Because that's what happened yesterday when the FSB arrested the head of the Investigative Committee's Moscow branch, as well as the head and deputy head of its Internal Affairs division, accusing them of taking bribes from a notorious mob kingpin.
Well, what you most definitely cannot say is that this is part of some crackdown on corruption and mob ties in law enforcement.
Russia's security services, of course, have long worked hand in glove with organized crime and will continue to do so.
And those arrested yesterday for mob ties could easily have said: "I know you are, but what am I?!"
No, cases like this are never about what is on the surface.
The criminal charges -- which could easily have been levied against anybody -- are almost always a smokescreen for a political battle below the surface.

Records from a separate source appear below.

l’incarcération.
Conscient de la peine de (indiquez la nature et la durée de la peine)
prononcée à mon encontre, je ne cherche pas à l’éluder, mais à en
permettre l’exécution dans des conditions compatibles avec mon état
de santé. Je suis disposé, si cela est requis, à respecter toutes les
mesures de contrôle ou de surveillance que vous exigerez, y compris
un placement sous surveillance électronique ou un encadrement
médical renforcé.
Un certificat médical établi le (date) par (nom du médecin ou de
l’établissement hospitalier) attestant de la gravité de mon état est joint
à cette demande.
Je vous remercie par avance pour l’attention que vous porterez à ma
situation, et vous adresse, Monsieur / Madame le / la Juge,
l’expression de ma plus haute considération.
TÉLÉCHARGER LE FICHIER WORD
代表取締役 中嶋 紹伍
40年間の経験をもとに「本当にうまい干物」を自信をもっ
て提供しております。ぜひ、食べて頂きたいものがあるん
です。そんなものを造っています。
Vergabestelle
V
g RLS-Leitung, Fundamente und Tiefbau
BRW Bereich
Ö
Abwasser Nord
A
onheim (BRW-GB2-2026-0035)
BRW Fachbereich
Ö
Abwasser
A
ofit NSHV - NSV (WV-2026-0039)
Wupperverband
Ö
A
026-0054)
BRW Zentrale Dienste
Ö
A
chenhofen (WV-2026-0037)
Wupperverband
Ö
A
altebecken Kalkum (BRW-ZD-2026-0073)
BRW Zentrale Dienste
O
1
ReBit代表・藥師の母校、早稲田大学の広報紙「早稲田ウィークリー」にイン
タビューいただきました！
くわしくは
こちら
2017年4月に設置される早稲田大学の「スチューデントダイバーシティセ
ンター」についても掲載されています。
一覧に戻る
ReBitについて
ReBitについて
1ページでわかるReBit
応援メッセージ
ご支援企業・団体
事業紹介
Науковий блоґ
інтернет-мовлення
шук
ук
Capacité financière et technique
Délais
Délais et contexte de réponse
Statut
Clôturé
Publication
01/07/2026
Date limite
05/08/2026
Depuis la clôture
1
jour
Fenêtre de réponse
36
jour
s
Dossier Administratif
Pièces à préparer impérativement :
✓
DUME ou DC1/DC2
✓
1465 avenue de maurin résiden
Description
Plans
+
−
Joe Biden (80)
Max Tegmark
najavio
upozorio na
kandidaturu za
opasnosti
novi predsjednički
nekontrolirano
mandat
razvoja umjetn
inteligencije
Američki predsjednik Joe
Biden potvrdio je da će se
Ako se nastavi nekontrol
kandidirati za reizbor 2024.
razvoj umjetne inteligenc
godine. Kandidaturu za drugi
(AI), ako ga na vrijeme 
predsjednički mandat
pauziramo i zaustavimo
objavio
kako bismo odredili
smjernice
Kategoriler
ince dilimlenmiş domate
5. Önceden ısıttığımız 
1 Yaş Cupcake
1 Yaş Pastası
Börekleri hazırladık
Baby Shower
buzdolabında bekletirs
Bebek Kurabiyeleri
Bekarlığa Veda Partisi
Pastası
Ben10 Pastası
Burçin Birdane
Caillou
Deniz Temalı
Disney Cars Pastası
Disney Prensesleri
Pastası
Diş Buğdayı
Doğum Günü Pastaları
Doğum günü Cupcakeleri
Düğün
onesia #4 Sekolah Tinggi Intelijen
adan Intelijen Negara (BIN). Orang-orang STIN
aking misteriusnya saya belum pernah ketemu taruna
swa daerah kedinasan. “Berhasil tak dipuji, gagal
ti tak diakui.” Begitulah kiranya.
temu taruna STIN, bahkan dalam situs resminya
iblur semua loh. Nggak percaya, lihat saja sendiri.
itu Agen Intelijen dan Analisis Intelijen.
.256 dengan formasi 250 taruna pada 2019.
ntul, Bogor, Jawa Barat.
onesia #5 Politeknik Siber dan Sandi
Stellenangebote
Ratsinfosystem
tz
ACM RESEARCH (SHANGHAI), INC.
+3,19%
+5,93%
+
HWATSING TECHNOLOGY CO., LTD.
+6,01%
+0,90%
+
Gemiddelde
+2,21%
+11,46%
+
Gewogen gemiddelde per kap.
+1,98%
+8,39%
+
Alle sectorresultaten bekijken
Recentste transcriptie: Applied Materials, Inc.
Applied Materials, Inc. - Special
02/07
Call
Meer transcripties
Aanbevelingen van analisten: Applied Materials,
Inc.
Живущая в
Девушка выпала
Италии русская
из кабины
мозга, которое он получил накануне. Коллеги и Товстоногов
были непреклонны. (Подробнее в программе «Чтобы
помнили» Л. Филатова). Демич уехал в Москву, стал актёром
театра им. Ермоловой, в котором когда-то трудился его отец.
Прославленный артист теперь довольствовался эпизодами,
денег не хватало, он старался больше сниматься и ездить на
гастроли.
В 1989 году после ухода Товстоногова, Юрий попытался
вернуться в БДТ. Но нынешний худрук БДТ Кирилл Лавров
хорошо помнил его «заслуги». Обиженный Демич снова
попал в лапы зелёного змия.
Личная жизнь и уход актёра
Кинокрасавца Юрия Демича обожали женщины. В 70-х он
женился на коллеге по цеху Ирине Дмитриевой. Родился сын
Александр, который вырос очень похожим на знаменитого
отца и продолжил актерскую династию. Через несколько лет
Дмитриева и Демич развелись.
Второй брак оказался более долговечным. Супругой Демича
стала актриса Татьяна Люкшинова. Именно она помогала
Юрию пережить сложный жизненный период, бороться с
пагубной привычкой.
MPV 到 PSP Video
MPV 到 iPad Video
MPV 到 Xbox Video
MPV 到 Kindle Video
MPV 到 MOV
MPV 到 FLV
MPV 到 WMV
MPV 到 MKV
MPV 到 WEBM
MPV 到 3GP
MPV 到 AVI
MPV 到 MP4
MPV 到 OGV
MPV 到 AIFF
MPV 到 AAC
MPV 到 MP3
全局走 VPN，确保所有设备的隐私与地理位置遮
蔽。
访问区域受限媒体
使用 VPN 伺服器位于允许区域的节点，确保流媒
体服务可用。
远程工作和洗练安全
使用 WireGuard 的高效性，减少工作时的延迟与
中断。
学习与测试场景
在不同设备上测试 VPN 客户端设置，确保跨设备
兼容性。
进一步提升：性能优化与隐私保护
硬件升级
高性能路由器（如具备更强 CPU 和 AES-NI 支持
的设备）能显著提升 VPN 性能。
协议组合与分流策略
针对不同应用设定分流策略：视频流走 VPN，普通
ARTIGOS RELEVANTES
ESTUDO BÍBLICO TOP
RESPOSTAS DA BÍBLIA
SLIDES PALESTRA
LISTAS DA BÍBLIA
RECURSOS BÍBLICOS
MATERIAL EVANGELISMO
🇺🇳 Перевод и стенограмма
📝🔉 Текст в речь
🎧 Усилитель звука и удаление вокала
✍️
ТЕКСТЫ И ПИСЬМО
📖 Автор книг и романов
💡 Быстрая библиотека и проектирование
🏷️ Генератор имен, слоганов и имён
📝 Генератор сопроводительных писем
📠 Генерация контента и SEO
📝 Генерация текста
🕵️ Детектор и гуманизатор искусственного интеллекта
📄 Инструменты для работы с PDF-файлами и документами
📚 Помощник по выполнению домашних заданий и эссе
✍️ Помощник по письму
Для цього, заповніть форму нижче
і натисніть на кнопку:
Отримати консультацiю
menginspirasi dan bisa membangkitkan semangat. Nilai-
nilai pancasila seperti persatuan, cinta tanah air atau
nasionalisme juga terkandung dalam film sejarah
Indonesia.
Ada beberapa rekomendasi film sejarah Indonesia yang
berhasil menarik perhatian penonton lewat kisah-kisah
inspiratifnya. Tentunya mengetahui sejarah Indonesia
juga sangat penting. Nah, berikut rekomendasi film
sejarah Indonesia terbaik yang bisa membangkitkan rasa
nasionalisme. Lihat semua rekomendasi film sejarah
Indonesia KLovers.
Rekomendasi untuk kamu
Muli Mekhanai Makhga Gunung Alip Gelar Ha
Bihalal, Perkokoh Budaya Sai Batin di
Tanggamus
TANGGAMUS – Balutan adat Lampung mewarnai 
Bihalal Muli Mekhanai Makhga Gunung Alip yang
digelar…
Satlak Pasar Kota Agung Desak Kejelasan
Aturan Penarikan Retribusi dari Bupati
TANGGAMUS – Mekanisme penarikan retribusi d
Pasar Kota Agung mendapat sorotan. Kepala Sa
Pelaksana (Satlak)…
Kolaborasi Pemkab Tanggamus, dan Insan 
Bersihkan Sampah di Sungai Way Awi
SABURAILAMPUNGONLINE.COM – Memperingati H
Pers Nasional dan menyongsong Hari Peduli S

And what yesterday's raid and arrests suggest is that yet another "siloviki war" -- a battle among Russia's security services -- may be under way.
Elections are on the horizon. Vladimir Putin is hedging his bets by creating a 400,000-strong National Guard that answers to him alone. And everybody appears to be getting nervous.
Russian opposition figure Roman Dobrokhotov summed it all up rather succinctly in a tweet yesterday:
"The cops are afraid of the prosecutors, the prosecutors are afraid of the Investigative Committee, the Investigative Committee is afraid of the FSB, the FSB is afraid of Ramzan Kadyrov, Kadyrov is afraid of Vladimir Putin, and Putin is afraid of everybody."
So hold onto your hats, we should be in for a wild ride.